U.S. officials said it’s difficult to launch airstrikes against ISIS fighters deeply embedded in civilian urban areas without inflicting civilian casualties. A senior defense official warned that “lowering our standards against collateral damage,” or civilian deaths, would “do serious damage to our overall strategy and effort.”
Al-Ameri conceded that some of the units in his Badr Organization have killed Sunni civilians. He added: "It's part of war ... as America knows when it invaded Iraq and killed many civilians."
Criticism of the Americans is not limited to the Shiite militias, said Fawaz Gerges, a professor of Middle Eastern politics and international relations at the London School of Economics.
"It is a deeply widespread belief among Iraqis of all persuasions that the Americans did not do enough," he told NBC News. "It is a belief held across the board of the Iraqi political class. ISIS has been able to manipulate and exploit the contradictions and tensions that exist between the coalition partners."
The United States claims to have killed 10,000 ISIS militants, but ISIS militants "don't give a damn about numbers," Gerges said.
"ISIS has already won strategically because they have won the narrative. What’s the narrative? We are winning," he said. "This provides nourishment and sustenance to recruits worldwide."
Washington is worried that using Shiite militias, many of which have a record of brutal human-rights abuses, to retake cities like Ramadi risks alienating Iraq's Sunni population. The Sunni population of Anbar province is now caught between harsh ISIS rule and possible liberation by militias they loathe.
Al-Ameri insists is under the command of the Baghdad government though he once fought against Iraq for Iran's revolutionary forces in the 1980s. "I take my orders from Baghdad, not Tehran," he said. "Every operation is authorized by the prime minister."
He added: "America is not and never has been my enemy."

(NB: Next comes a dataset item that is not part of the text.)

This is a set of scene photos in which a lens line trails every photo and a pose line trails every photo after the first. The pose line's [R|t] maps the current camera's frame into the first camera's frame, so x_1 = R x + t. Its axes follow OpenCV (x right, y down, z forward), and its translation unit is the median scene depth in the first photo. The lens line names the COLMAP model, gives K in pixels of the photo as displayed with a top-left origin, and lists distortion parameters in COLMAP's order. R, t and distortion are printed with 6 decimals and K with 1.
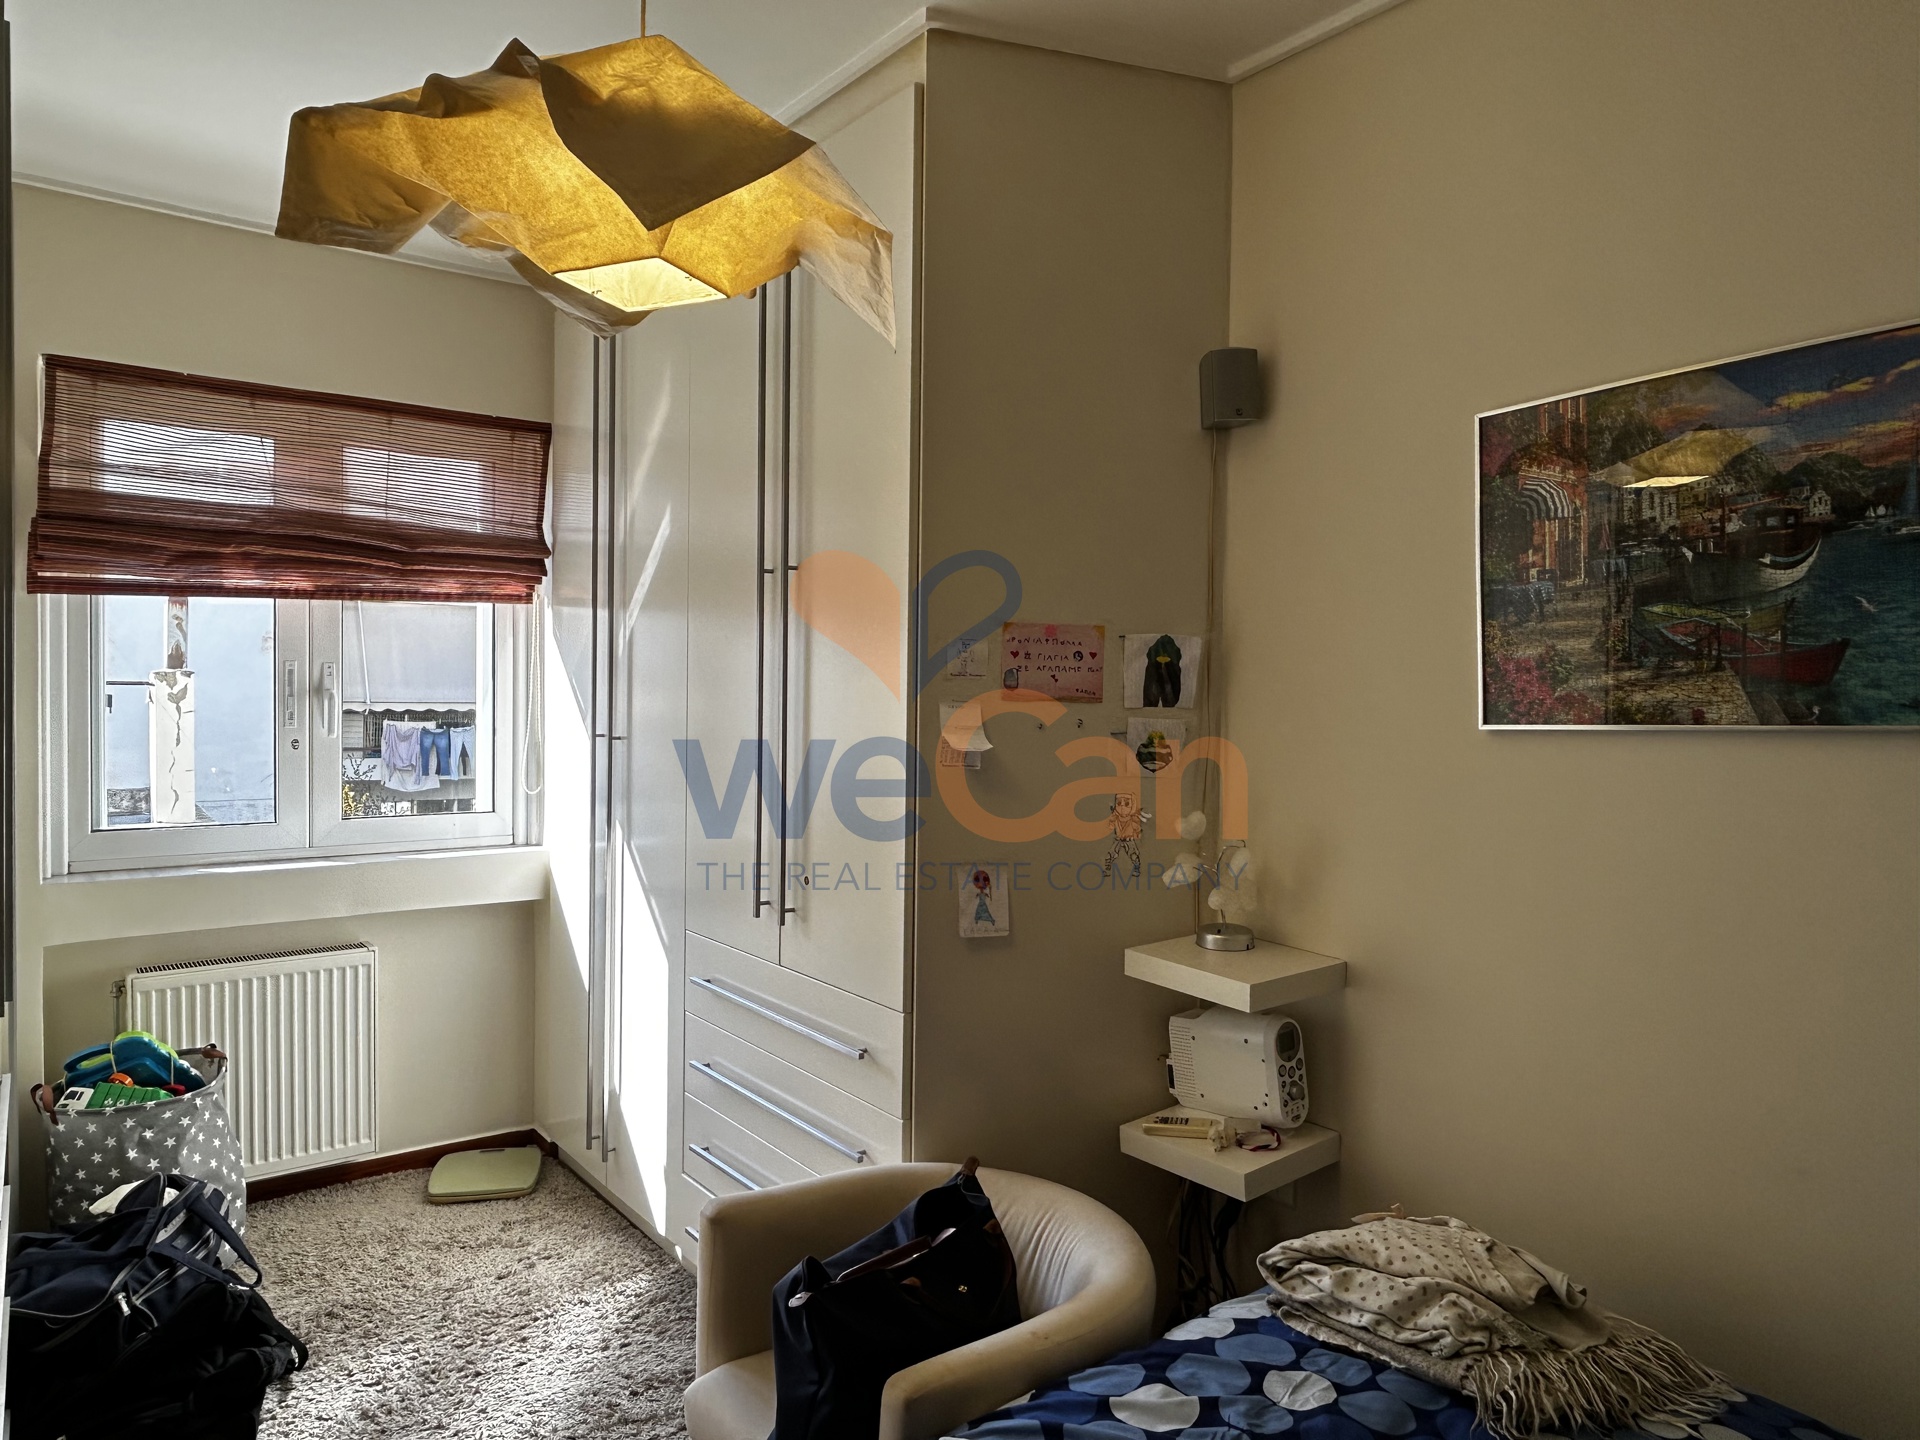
lens RADIAL K [[1204.9, 0, 870.0], [0, 1204.9, 733.1], [0, 0, 1]] dist [0.000051, -0.004698]
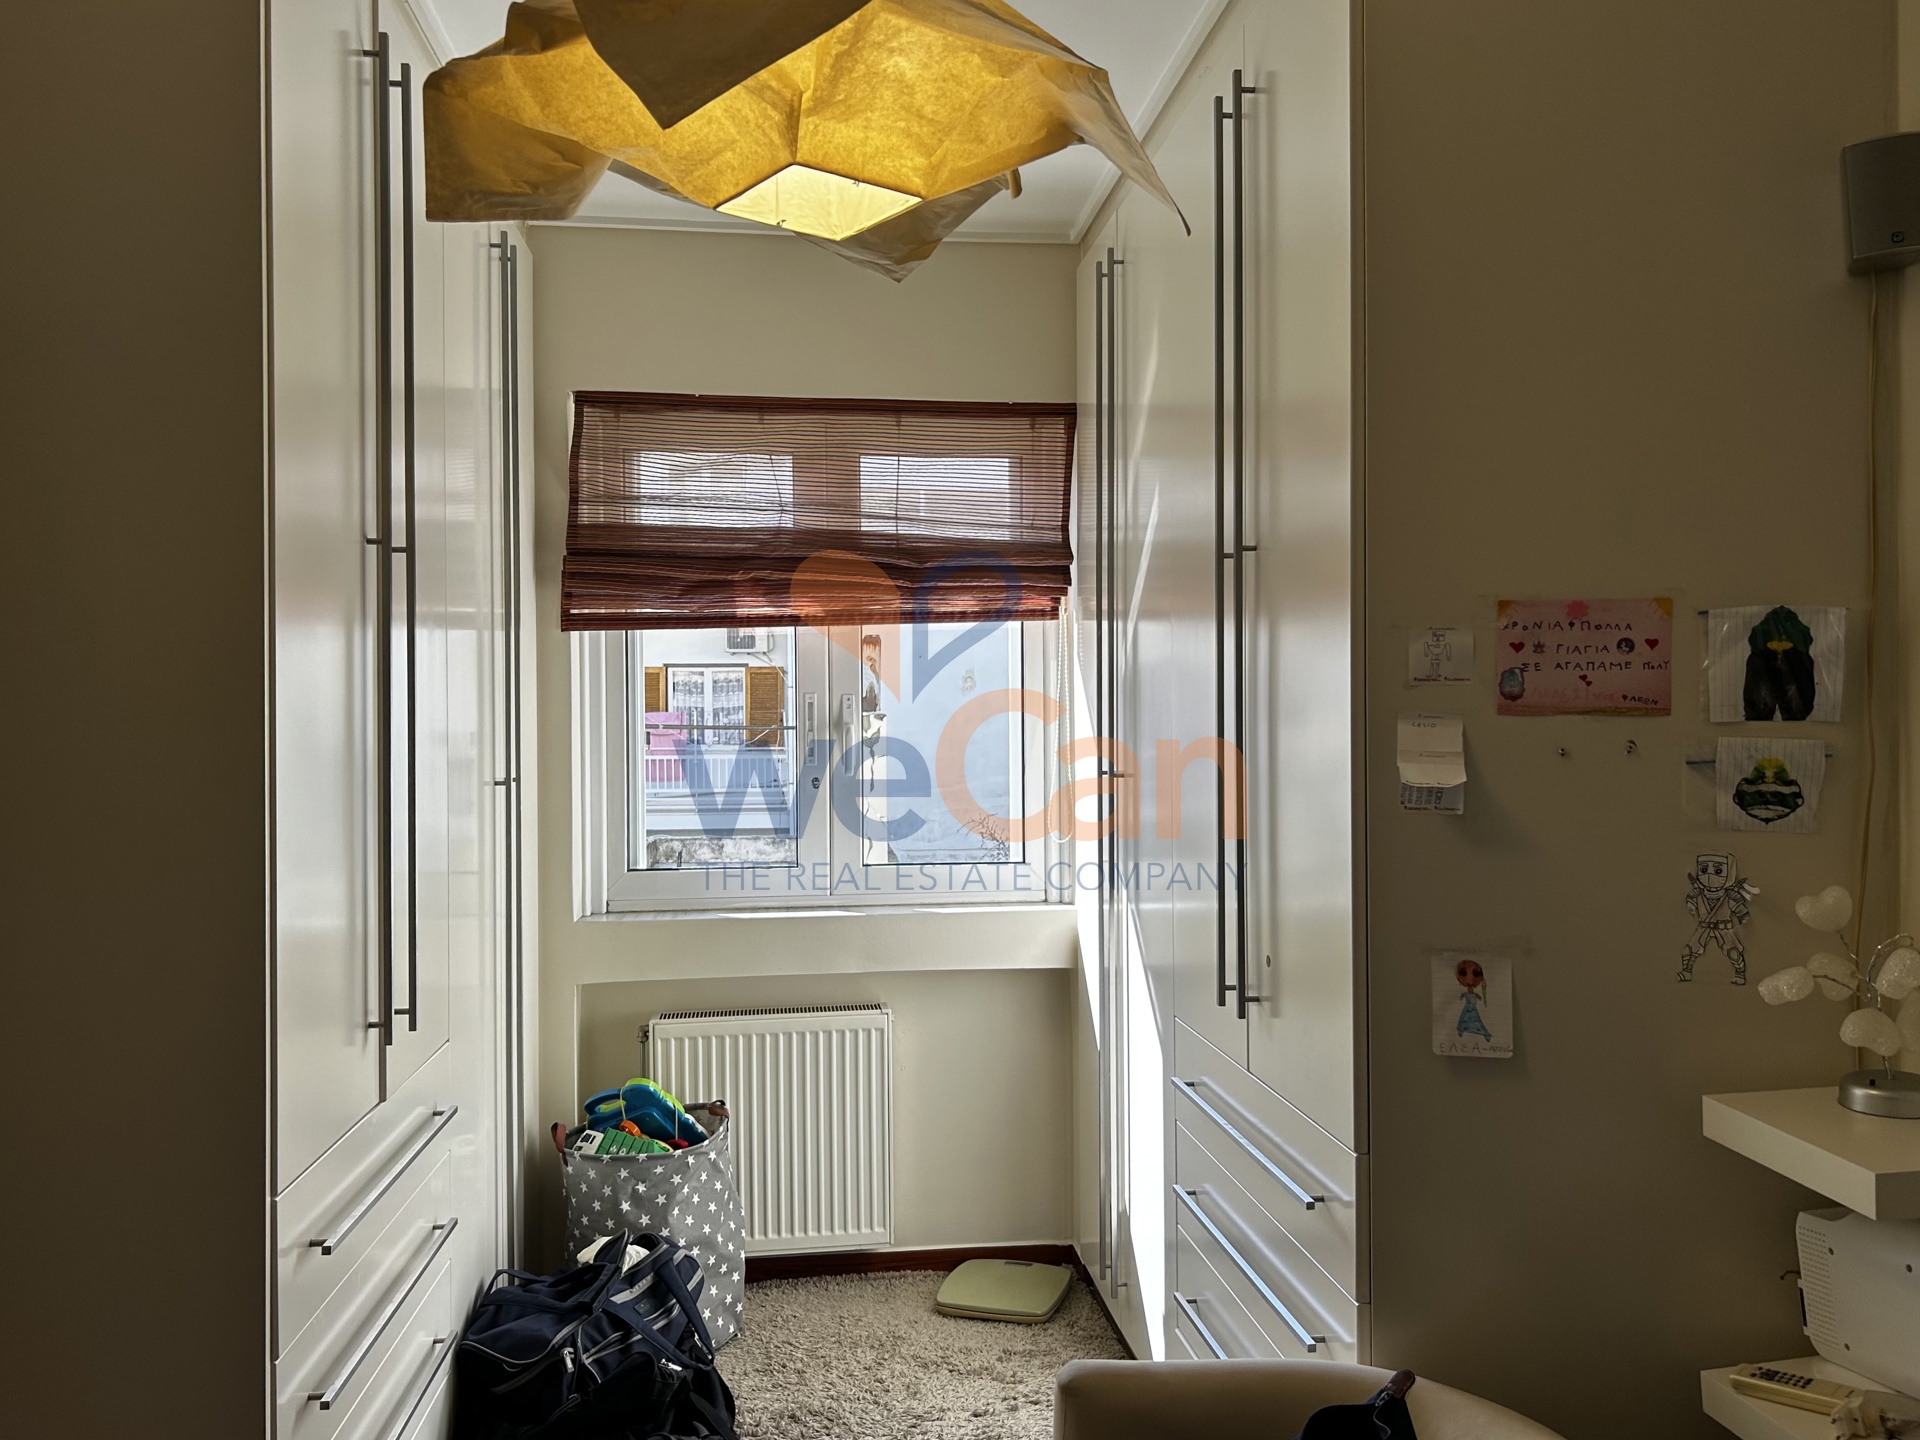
lens RADIAL K [[1448.4, 0, 1039.6], [0, 1448.4, 758.1], [0, 0, 1]] dist [0.065793, -0.089230]
pose [[0.880863, -0.006911, -0.473320, 0.276480], [-0.002049, 0.999828, -0.018413, 0.013948], [0.473366, 0.017189, 0.880698, 0.141024]]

More than 20 percent of Iraqis are Sunni. Enmity has existed between Shiites and Sunnis for around 1,400 years, and stems from the conflicting beliefs on who should lead the faithful. According to Shiites, leadership ought to be handed down through Muhammad's descendants, such as Hussein, while Sunnis believe power should have passed first to the Prophet's companions and then a series of "caliphs" chosen by the faithful.
Al-Ameri claimed his men had already cleared ISIS from a large area near Ramadi but they won't begin an assault on the city until the supply lines to the nearby city of Fallujah, also under ISIS control, have been cut. He told NBC News that "it will be easy to liberate Ramadi ... in weeks, not months," once his forces have finished the "battle of Fallujah."
While American airstrikes "could be very important" and U.S. trainers would help the Iraqi army, al-Ameri insisted militias could take Ramadi alone. "We stopped ISIS when they were 12 to 15 miles from Baghdad," he claimed.
As to that claim, U.S. officials pointed out that heavily armed U.S. Army Apache attack helicopters played a major role in that operation against ISIS fighters who were “in the open and fully exposed.”
At the same time, senior military officials told NBC News, U.S. military advisers share the Al-Assad military base with Shiite militia, “but we don’t come into contact for any reason.” The officials also acknowledged that U.S. warplanes and armed drones will launch airstrikes to protect Shiite militia operating under the control of Iraqi military commanders.
Earlier, al-Ameri hosted the U.S. Ambassador to Iraq Stuart Jones at his house in the capital's heavily protected Green Zone.
The reason for the Jones' visit with al-Ameri on Friday was unclear but America's relationship with the Shiite militias is complex. They share a common enemy in ISIS. But the U.S. refused to conduct airstrikes around Tikrit in support of the militia attack, insisting it would work only with the Iraqi army.
Abu Mahdi al-Muhandis, the senior commander of the militias, is on the U.S. government’s list of designated terrorists for his involvement in the Iraqi insurgency. But like the U.S., he now is fighting against ISIS.